[EXCERPT — start]
Colonel Roxburgh owned the Lodge for about four years, when he sold it to the Hon Albert Stratford George Canning (1832-1916), second son of George, 1st Baron Garvagh.

Albert Stratford George Canning (image: National Portrait Gallery)

Canning created a zoo and aviary within the demesne, in addition to an arboretum which was planted around the Lodge.

The Lodge was sold in 1919 to the Lyon family, of whom Lieutenant-Colonel Frederick Lee Hopkinson Lyon (1833-1906), son of James Wittit Lyon, a banker and solicitor (Lyon, Barnes, and Ellis), of Miserden Park, Gloucestershire.

Colonel Lyon's son, Alick William Wittit Lyon (1879-1934) owned the Lodge until his death in 1934, when it passed to his sister, Miss Marianne (May) Constance Emmeline Lyon (1877-1962).

According to an article by Rosemary Archer in the Crabbet website Colonel Lyon established the Harwood Stud in 1896, and some of the horses were later kept at their property in Rostrevor.
[EXCERPT — finish]
### PROBLEMS TO SOLVE
[a] From the Lodge history excerpt, output the part that opens with the words containing "Albert Stratford George Canning (image: National" and closes with "Emmeline Lyon (1877-1962).".
[b] List every person in the Lodge history excerpt whose birth and death years are given in parentheses.
[c] According to the Lodge history excerpt, what did Canning create within the demesne?
[EXTRACTED MATERIAL — start]
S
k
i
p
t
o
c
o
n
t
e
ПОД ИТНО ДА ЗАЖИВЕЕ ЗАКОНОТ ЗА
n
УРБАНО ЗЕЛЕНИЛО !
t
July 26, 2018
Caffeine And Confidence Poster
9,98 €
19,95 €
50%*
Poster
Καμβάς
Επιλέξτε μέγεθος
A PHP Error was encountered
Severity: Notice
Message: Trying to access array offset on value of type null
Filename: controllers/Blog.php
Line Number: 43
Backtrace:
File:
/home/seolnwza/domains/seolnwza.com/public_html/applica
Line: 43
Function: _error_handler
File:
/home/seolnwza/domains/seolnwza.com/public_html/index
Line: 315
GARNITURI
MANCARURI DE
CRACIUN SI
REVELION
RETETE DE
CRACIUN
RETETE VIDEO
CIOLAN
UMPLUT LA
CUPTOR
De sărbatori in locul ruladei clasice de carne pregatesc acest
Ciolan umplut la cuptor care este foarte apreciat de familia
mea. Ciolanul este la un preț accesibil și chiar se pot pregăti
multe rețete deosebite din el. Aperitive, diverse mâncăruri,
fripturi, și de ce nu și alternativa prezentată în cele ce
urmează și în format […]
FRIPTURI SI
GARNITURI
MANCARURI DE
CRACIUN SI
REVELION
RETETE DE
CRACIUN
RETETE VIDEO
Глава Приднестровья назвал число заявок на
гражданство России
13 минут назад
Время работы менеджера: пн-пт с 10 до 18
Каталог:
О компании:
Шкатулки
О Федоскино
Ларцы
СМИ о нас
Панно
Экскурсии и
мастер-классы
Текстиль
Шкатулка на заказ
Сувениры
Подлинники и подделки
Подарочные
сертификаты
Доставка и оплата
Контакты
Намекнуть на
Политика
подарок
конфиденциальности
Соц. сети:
[EXTRACTED MATERIAL — finish]
[EXTRACTED MATERIAL — start]
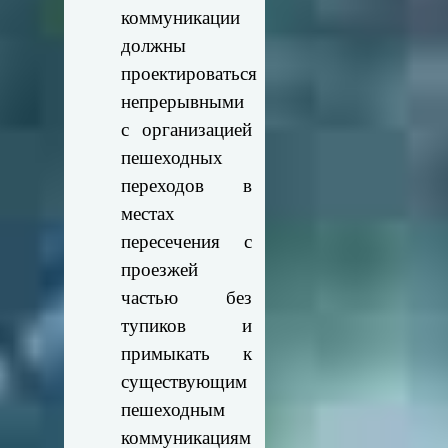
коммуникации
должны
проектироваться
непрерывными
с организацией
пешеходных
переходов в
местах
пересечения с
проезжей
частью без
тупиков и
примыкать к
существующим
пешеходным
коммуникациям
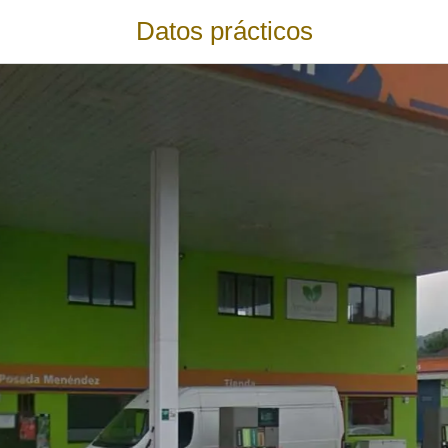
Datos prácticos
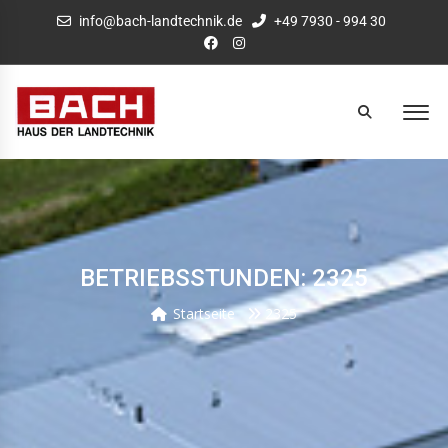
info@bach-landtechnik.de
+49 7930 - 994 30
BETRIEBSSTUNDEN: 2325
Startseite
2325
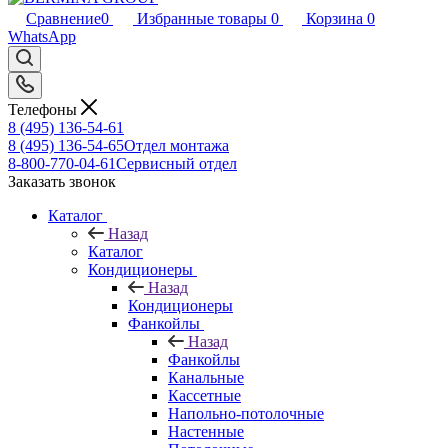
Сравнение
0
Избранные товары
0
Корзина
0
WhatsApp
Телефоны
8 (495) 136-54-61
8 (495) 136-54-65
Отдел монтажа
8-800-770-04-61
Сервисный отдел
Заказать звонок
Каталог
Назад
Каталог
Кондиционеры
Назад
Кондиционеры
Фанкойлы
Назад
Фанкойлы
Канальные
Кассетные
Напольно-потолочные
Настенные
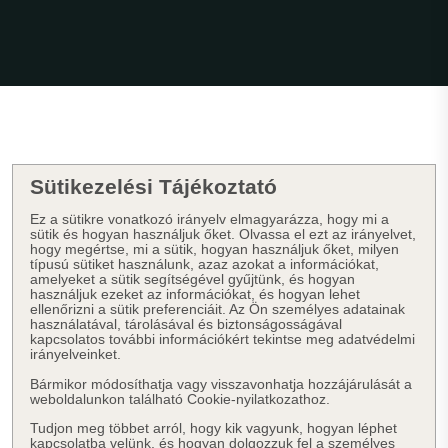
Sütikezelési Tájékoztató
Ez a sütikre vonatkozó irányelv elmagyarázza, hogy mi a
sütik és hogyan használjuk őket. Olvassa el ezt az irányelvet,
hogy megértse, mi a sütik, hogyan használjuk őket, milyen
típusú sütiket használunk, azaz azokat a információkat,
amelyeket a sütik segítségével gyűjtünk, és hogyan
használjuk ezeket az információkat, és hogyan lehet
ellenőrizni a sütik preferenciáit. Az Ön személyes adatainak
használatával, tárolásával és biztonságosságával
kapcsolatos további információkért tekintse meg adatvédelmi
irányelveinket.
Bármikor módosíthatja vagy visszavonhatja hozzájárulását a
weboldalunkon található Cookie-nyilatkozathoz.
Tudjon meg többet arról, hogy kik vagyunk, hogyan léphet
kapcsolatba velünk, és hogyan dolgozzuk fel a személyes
[EXTRACTED MATERIAL — finish]
### RESPONSES TO THE TASKS
[a]
Albert Stratford George Canning (image: National Portrait Gallery)

Canning created a zoo and aviary within the demesne, in addition to an arboretum which was planted around the Lodge.

The Lodge was sold in 1919 to the Lyon family, of whom Lieutenant-Colonel Frederick Lee Hopkinson Lyon (1833-1906), son of James Wittit Lyon, a banker and solicitor (Lyon, Barnes, and Ellis), of Miserden Park, Gloucestershire.

Colonel Lyon's son, Alick William Wittit Lyon (1879-1934) owned the Lodge until his death in 1934, when it passed to his sister, Miss Marianne (May) Constance Emmeline Lyon (1877-1962).

[b]
Albert Stratford George Canning
Frederick Lee Hopkinson Lyon
Alick William Wittit Lyon
Marianne (May) Constance Emmeline Lyon

[c] A zoo and an aviary.